# About this task
Search the material below for the string "before" and copy each line where it appears.

# Dataset content
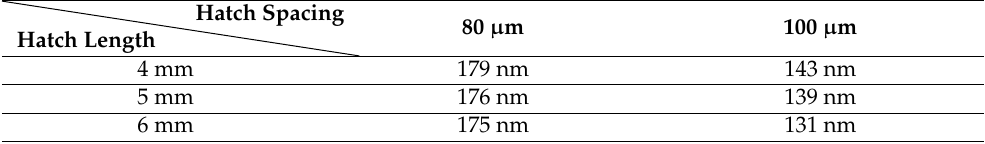
Table 3. Mean crystal radius in control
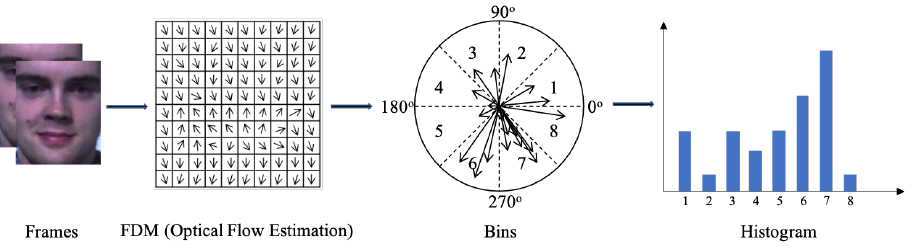
Figure 7. One-dimensional histogram of FDM from optical flow estimation.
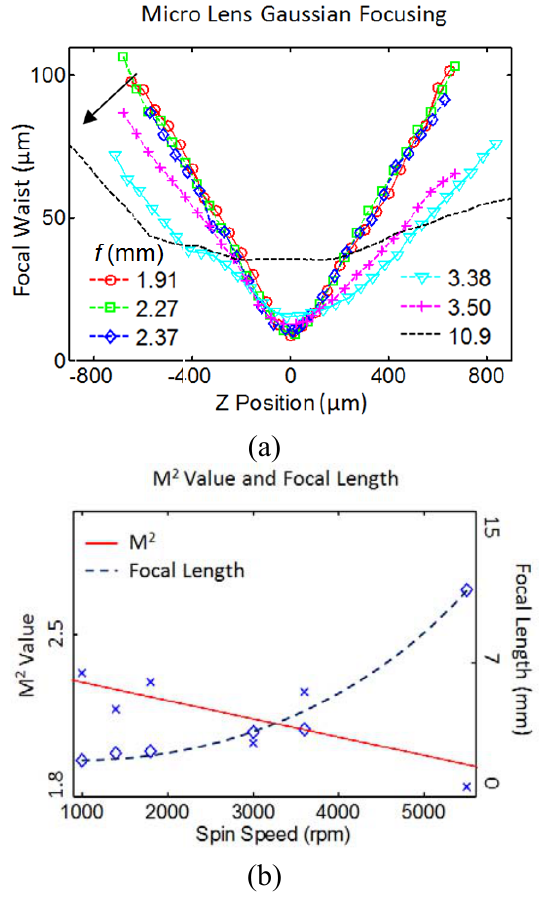
Figure 5. (a) Measured radii along the focal axis of six microlens diaphragms with arrow showing increasing focal length ( f in mm). (b) M 2 value is plotted on the left scale, while focal length is plotted on the right scale. Higher speed on the horizontal axes yields thinner initial resist, with a fixed 1.2 mm diameter, higher speed also yields lower aspect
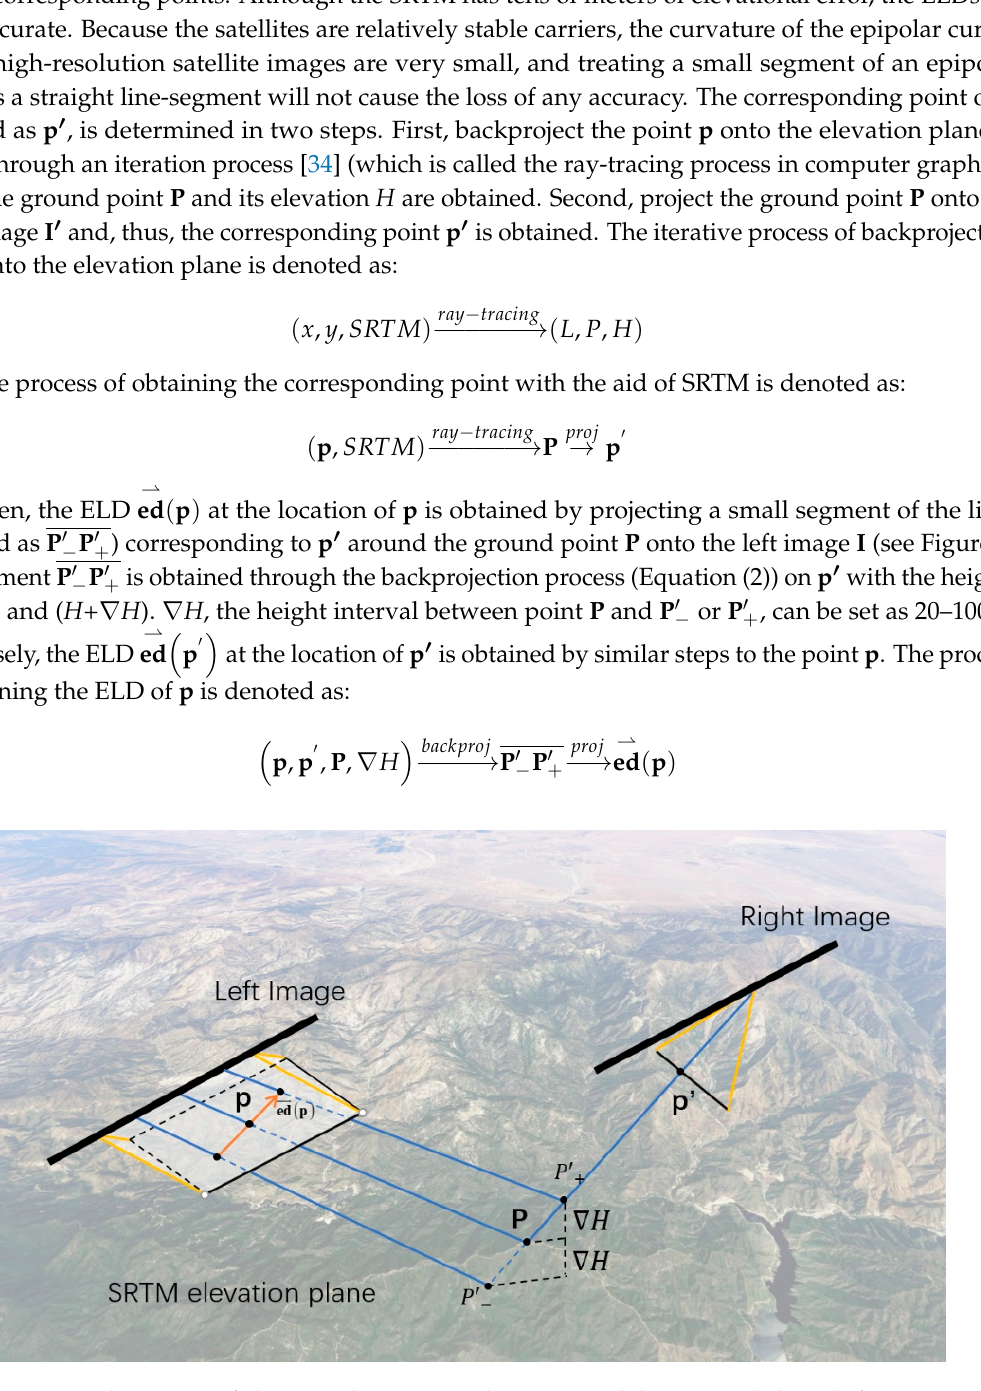
Figure 2. The process of obtaining the corresponding point and the ELD with the aid of SRTM.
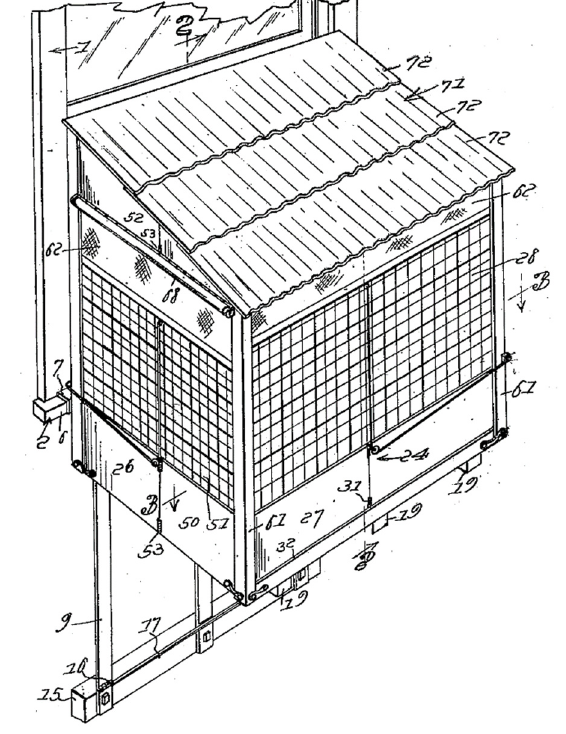
Figure 20. Details from 1922 Patent Application #1448235 for a “Baby Cage” (Read 1923).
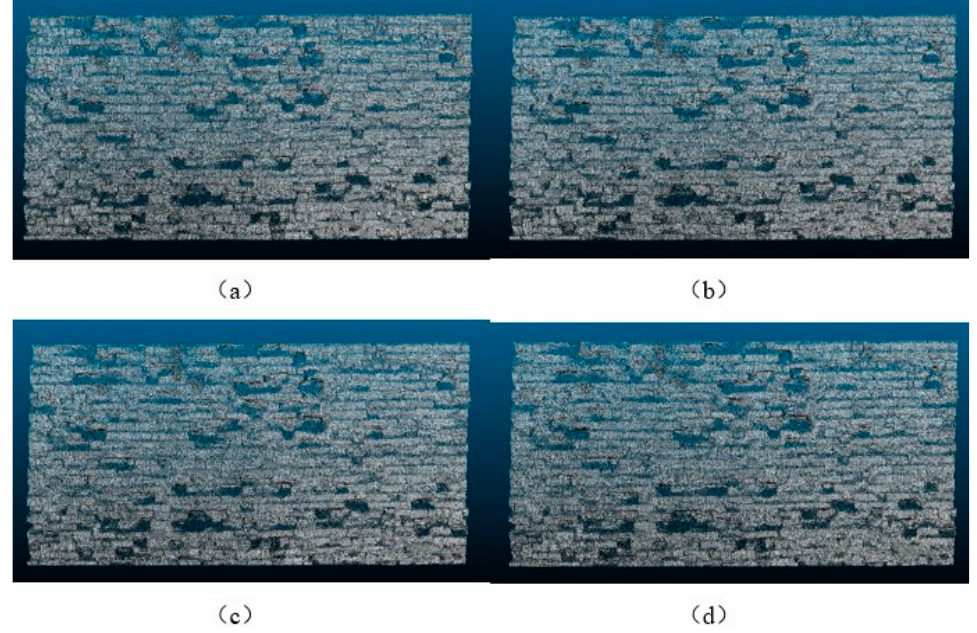
Figure 19. Point cloud marked by Normal Vector. ( a ) K = 4. ( b ) K = 6. ( c ) K = 8. ( d ) K = 10.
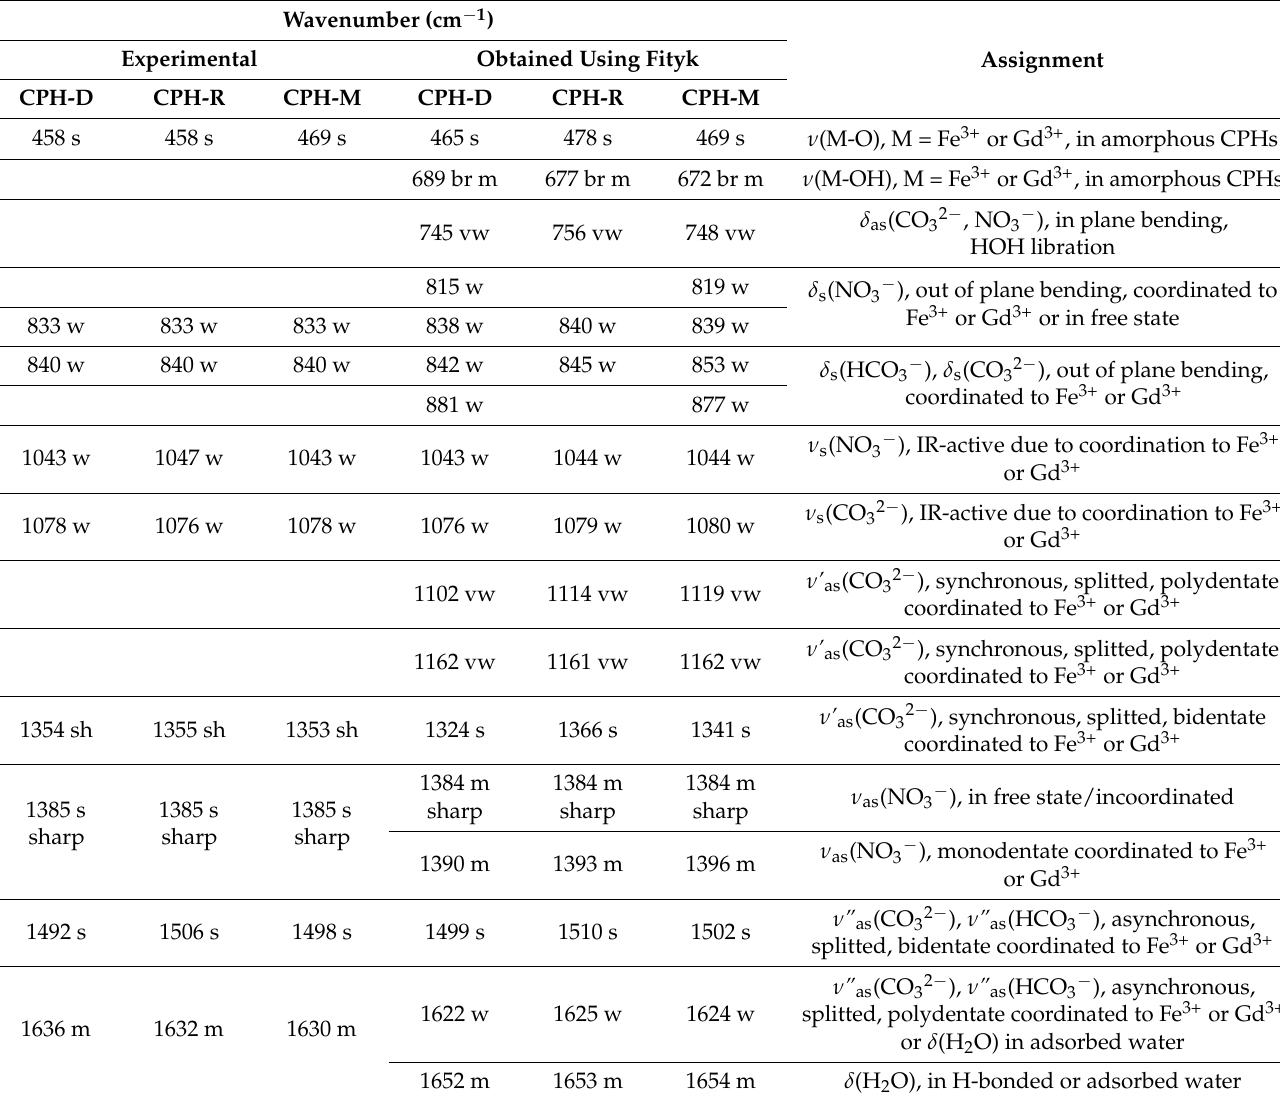
Assignment Experimental Obtained Using Fityk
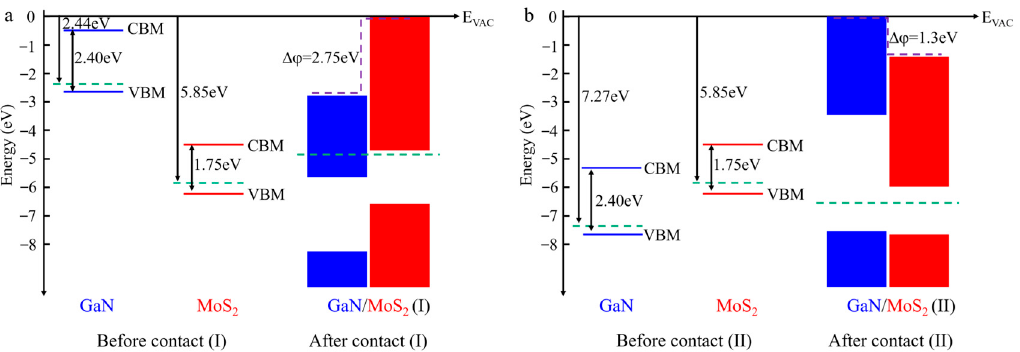
Figure 4. Schematic diagrams of energy band configurations of ( a ) GaN/MoS 2 (I) and ( b ) GaN/MoS 2 (II) heterojunctions before contact and after contact, respectively. The blue and red parts are GaN and MoS 2 , respectively. The Fermi energy levels are indicated by green dashed lines.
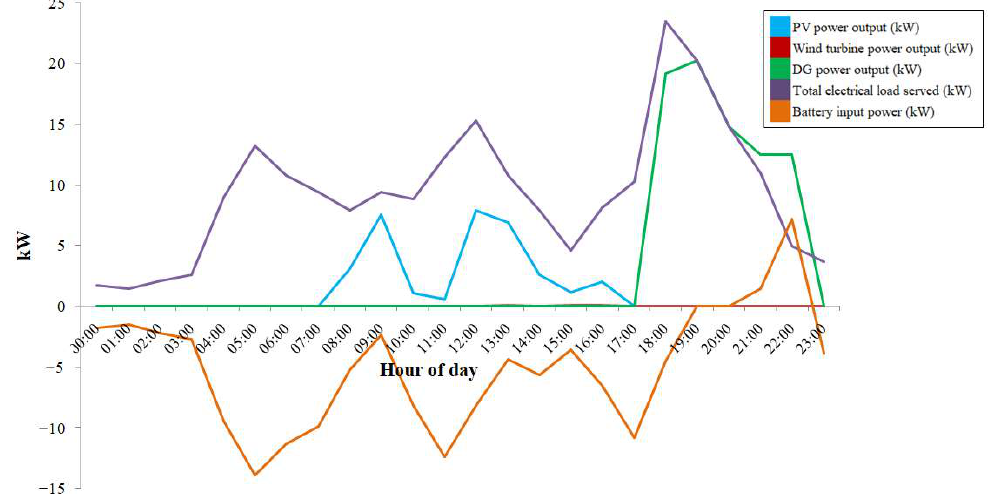
Figure 20. Time series power output trend of PV-Wind-BSS-DG configuration for 1st January.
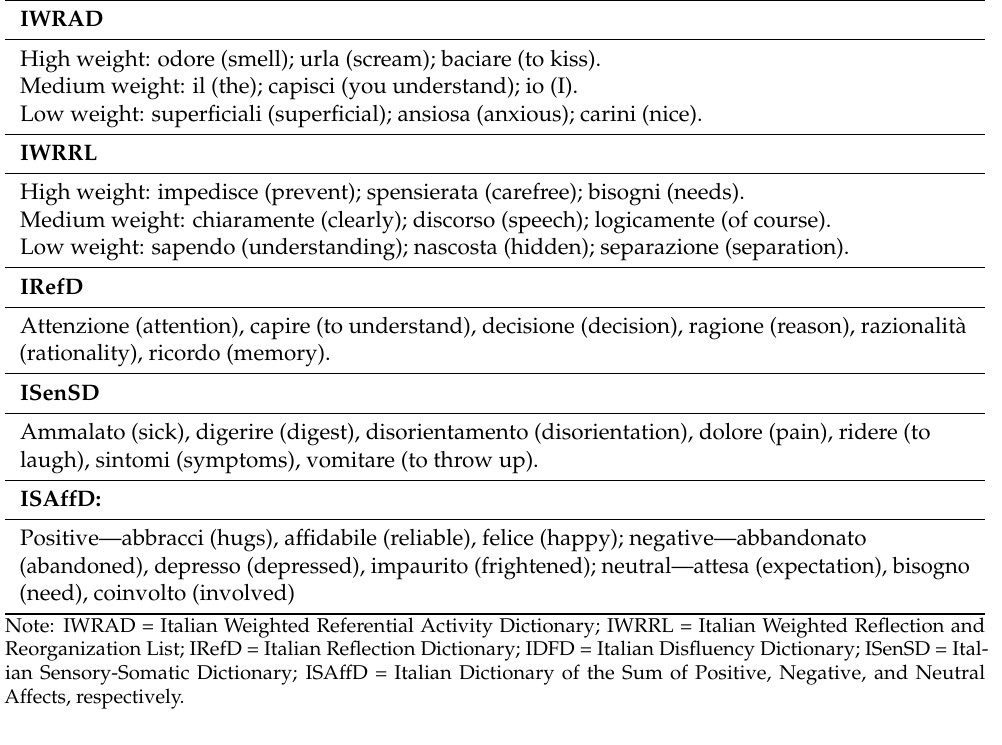
Table 1. Examples of words belonging to Italian linguistic measures of the referential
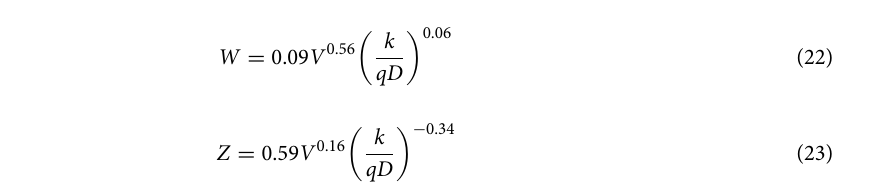
Figure 3. Relationship between ( a ) dimensionless wetted volume ( V ∗ ) and dimensionless wetted width ( W ∗ ) and ( b ) dimensionless wetted volume ( V* ) and dimensionless wetted depth ( Z ∗ ) for sandy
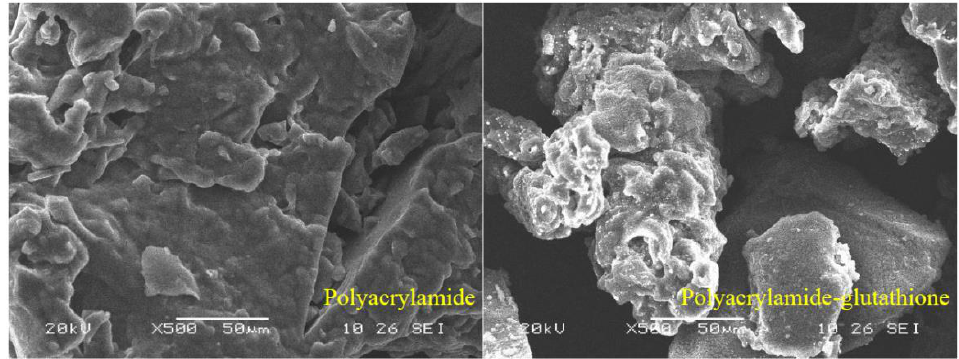
Figure 5. Comparison of before and after polyacrylamide – glutathione synthesis.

# Written solution
Figure 4. Schematic diagrams of energy band configurations of ( a ) GaN/MoS 2 (I) and ( b ) GaN/MoS 2 (II) heterojunctions before contact and after contact, respectively. The blue and red parts are GaN and MoS 2 , respectively. The Fermi energy levels are indicated by green dashed lines.
Figure 5. Comparison of before and after polyacrylamide – glutathione synthesis.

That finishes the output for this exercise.